Trecho para leitura ::
= = = = = = =

Enquanto o resto do mundo ainda se perde em apresentações de PowerPoint e promessas futuristas sobre a mobilidade aérea urbana, a China resolveu ligar os motores de vez. A Administração de Aviação Civil da China (CAAC) acaba de emitir as primeiras licenças de operação comercial do mundo para drones autônomos de transporte de passageiros. Os felizardos, EHang Holdings Limited e Hefei Hey Airlines Co., Ltd., agora têm sinal verde para, efetivamente, cobrar passagens para voar com pessoas em suas aeronaves elétricas de decolagem e pouso vertical (eVTOL) sem piloto.
Não estamos falando de apenas mais uma permissão para voos de teste. O Certificado de Operador (OC) é a peça final do quebra-cabeça regulatório, vindo logo após as certificações de Tipo, Produção e Aeronavegabilidade. A mídia estatal chinesa comparou o marco à diferença entre conseguir aprovar a fabricação de um carro e obter o alvará para rodar com uma frota de táxis. A EHang, cujo drone de dois lugares EH216-S é a estrela da vez, completou agora o “quadrado mágico” das quatro certificações, tornando-se a primeira empresa no planeta a atingir tal feito com um eVTOL de passageiros. A expectativa é que os serviços comecem em cidades como Guangzhou e Hefei, focando inicialmente em turismo de baixa altitude e passeios panorâmicos, antes mesmo de alguém pensar em usar os drones para fugir do trânsito na hora do rush.

= = = = = = =

Dados para revisão ::
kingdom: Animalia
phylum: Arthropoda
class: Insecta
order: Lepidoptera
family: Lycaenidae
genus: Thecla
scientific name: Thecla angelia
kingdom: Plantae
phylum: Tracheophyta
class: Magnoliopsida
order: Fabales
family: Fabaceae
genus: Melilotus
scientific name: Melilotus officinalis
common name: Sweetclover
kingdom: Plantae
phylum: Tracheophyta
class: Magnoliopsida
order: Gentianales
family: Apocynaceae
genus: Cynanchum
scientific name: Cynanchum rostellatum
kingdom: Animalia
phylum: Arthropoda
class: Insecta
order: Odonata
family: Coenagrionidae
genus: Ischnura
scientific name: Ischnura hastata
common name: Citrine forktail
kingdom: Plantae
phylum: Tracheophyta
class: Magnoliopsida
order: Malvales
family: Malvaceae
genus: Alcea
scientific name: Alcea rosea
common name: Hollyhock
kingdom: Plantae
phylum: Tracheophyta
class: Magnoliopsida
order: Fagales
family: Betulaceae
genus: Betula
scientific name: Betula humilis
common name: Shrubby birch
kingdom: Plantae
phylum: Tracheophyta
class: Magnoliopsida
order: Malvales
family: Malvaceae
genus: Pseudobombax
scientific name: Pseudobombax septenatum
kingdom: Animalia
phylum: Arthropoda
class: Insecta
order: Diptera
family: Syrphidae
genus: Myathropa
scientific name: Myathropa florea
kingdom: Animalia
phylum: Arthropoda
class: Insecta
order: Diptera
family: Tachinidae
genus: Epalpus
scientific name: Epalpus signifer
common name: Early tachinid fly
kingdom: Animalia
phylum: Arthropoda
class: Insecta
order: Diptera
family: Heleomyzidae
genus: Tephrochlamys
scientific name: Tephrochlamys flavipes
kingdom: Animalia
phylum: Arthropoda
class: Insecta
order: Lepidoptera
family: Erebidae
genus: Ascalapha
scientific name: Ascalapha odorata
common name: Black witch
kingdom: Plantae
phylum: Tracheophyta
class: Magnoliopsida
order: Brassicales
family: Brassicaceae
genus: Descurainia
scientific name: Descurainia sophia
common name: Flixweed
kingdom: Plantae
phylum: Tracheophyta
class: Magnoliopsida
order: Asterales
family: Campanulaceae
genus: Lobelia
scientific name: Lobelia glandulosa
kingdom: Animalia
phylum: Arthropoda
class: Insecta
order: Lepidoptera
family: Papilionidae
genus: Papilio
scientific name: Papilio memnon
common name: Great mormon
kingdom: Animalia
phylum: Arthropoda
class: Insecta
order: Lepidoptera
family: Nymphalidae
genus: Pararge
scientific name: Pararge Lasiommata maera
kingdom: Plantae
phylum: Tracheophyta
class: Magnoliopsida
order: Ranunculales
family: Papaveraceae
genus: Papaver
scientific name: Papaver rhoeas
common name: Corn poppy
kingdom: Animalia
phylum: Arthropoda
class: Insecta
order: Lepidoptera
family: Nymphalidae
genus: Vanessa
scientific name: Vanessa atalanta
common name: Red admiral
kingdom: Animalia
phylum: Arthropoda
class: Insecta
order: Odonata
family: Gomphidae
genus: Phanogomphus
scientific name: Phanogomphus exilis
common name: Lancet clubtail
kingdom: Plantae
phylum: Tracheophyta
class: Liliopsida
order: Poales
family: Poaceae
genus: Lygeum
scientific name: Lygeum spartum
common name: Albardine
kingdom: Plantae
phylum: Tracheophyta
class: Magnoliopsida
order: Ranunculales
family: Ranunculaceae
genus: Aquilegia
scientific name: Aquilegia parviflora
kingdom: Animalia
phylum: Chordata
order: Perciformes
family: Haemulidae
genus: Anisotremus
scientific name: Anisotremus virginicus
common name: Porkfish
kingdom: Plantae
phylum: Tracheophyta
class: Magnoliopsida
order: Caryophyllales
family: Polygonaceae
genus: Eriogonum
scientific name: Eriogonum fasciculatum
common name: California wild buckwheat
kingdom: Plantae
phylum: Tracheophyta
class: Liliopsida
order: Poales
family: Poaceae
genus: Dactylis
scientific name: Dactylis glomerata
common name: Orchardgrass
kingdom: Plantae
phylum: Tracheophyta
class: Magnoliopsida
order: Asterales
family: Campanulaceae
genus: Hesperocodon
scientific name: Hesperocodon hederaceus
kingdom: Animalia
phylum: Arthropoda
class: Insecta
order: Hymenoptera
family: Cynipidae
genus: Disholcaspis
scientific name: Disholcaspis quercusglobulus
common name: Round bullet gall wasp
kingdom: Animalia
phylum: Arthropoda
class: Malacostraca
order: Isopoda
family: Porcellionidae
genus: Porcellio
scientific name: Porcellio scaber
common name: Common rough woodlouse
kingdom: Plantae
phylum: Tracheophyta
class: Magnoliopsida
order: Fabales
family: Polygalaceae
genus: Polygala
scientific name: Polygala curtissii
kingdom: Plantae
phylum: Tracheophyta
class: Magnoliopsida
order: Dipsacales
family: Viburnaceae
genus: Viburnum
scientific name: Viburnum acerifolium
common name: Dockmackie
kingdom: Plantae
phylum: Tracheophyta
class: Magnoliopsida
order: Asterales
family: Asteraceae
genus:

= = = = = = =

Lista de tarefas ::
A – Copie, do texto sobre os drones de passageiros na China, o trecho que vai de "Enquanto o resto" a "(eVTOL) sem piloto.".
B – Retome o texto sobre os drones de passageiros na China e continue-o a partir da última frase apresentada.

Respostas do exercício ::
A –
Enquanto o resto do mundo ainda se perde em apresentações de PowerPoint e promessas futuristas sobre a mobilidade aérea urbana, a China resolveu ligar os motores de vez. A Administração de Aviação Civil da China (CAAC) acaba de emitir as primeiras licenças de operação comercial do mundo para drones autônomos de transporte de passageiros. Os felizardos, EHang Holdings Limited e Hefei Hey Airlines Co., Ltd., agora têm sinal verde para, efetivamente, cobrar passagens para voar com pessoas em suas aeronaves elétricas de decolagem e pouso vertical (eVTOL) sem piloto.

B –
Por que isso é importante?
Este movimento catapulta a China para a liderança isolada na corrida global dos táxis aéreos, transformando um conceito de ficção científica em uma realidade comercialmente licenciada. Enquanto concorrentes ocidentais de peso, como Joby e Archer, ainda tentam navegar pelo labirinto burocrático de suas respectivas autoridades de aviação — um processo que não deve dar frutos antes do final de 2025 —, a China já estabeleceu a estrutura regulatória e deu a largada para os operadores. Esse empurrão decisivo do Estado na chamada “economia de baixa altitude” mostra que o foco chinês não é esperar pela tecnologia perfeita, mas sim colocá-la em prática para criar um laboratório operacional no mundo real. Por enquanto, o resto da indústria assiste a tudo do chão, enquanto o céu — ao menos em algumas metrópoles chinesas — agora pertence oficialmente aos robôs.